As we enter 2020, Middle East tensions are stealing the limelight from the “Trade War” after the recent assassination of the Iranian Quds chief. There will also be much posturing ahead of the November 2020 US elections on various fronts while across the Atlantic PM Boris Johnson will unveil some grand post-Brexit initiatives. The question is whether at some point the soaring oil price will trigger global recession fears.
Faced by likely range-bound markets, our funds positioning will remain focused on special situations and key themes/sectors including Chinese sponsored infrastructure; ASEAN agribusiness & tourism; energy independence; the recovery of the real estate sectors in Hong Kong, Singapore & Bangkok; increased Mekong integration; and industrial park developments outside of China.
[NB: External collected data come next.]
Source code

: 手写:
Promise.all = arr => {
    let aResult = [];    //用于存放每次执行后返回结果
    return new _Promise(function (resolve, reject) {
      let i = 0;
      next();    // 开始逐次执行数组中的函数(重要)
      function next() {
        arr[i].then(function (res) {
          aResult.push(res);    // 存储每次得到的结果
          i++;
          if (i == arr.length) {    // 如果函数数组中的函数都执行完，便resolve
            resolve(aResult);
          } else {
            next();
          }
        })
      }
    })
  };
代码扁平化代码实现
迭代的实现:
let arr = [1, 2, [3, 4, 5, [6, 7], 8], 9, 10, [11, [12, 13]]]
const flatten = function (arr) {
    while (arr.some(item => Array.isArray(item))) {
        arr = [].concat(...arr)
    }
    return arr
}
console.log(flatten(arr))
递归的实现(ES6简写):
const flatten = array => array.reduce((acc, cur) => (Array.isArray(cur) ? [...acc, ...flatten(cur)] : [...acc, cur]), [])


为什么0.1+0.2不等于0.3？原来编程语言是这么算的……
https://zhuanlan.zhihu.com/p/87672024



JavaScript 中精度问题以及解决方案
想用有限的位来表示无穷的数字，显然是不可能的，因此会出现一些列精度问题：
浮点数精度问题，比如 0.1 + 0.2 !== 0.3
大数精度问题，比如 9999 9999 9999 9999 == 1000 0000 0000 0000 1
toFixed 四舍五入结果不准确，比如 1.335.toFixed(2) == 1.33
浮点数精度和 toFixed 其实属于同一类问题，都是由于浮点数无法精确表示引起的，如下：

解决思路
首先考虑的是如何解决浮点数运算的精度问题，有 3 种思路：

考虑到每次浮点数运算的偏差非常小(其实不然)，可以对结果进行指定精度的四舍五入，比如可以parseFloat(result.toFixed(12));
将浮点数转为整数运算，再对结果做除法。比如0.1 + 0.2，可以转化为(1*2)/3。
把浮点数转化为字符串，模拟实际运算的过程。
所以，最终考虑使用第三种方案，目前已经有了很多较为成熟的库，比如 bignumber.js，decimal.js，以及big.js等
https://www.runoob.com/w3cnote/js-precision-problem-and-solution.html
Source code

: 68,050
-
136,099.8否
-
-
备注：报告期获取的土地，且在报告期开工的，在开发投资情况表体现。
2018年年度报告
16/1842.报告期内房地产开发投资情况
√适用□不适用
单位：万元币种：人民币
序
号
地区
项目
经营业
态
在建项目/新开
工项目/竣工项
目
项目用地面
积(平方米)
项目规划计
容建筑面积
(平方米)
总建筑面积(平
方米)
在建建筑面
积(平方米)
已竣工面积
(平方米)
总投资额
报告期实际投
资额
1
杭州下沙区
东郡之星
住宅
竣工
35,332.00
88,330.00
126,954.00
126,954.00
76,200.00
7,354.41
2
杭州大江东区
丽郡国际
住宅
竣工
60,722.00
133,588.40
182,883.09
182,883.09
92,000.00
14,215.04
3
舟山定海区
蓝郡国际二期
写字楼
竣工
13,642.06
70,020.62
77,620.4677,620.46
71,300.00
Our various special situations are expected to reap substantial rewards this year. Kingsgate’s (KCN.AU) arbitration hearing with the Thai government begins on 3 February 2020 and we believe compromise negotiations will accelerate prior to this meeting. We still expect that the Thai side will offer indirect compensation for the mine suspension, rather than hard cash. This might include soft loans to restart operations, an extended mine life (currently ends in 2028), and an extended tax holiday. KCN’s market cap is already underpinned by cash from the political risk insurance payout in 1H19, and it also still retains its Chilean silver property and the Australian Challenger deep gold mine. The company has had its 50% share buyback approved by shareholders further underpinning the share price.
Meanwhile, Donaco’s boardroom battle seems to be ending. The Lim family representatives have departed and the new Hong Kong shareholder has taken control. We can’t say which side is better, but certainly a divided board was counter-productive. It is likely that the new board will re-engage with their previous Cambodian/Thai partner to settle the lease and no-compete issues. At 1/10 its previous price level the upside for Donaco’s share price is substantial.
Also in Cambodia, BRM Agro is progressing with its planned 1Q2020 listing on the Canadian Stock Exchange. BRM’s IPO proceeds will be used to triple its mill capacity to 90,000 tons per annum resulting in a forward PER of 5X. After a re-rating to 10X, BRM plans a Thai secondary/DR listing within the following 12-18 months.
Gold Cement, based in Mandalay, is soon to increase its stake in the Sinminn cement plant from being a 49% JV to be a wholly owned 45 year leasehold. Post lease, GC has prepared plans to list in either Thailand, Singapore or the UK at a substantial premium to the current valuation.